## Job
Using the entries below, write out the line with "после столкновения с", the line with "gegevens (bijv. uw IP-adres) met behulp van", and every line in between, exactly as each is written.

## Entries provided
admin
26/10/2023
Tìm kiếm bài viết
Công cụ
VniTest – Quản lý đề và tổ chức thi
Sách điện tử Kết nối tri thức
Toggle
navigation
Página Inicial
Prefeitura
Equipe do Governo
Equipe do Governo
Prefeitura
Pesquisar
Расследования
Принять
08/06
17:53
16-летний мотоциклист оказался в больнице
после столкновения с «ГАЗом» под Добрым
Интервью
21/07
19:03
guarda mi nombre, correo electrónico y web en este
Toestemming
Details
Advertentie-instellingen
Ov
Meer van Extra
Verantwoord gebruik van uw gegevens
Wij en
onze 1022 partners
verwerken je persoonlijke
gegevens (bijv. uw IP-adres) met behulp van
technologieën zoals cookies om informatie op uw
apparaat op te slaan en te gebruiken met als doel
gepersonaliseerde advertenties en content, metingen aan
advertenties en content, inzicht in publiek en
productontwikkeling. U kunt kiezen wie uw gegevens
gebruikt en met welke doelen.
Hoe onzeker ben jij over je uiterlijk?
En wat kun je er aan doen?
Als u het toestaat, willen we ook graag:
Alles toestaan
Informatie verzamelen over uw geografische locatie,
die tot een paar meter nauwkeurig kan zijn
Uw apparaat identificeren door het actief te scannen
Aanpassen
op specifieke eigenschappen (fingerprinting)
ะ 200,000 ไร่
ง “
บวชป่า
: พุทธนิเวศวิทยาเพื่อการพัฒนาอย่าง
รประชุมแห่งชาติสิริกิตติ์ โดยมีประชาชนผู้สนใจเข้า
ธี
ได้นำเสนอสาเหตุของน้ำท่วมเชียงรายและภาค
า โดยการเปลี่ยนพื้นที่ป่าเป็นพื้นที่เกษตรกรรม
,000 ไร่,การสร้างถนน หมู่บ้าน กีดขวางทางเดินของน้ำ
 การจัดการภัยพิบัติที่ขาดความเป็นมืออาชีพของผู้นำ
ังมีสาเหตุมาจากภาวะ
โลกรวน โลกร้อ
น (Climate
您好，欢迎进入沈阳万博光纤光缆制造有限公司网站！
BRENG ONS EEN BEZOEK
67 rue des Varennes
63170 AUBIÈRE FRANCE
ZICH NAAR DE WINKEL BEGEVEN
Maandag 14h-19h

## Written solution
после столкновения с «ГАЗом» под Добрым
Интервью
21/07
19:03
guarda mi nombre, correo electrónico y web en este
Toestemming
Details
Advertentie-instellingen
Ov
Meer van Extra
Verantwoord gebruik van uw gegevens
Wij en
onze 1022 partners
verwerken je persoonlijke
gegevens (bijv. uw IP-adres) met behulp van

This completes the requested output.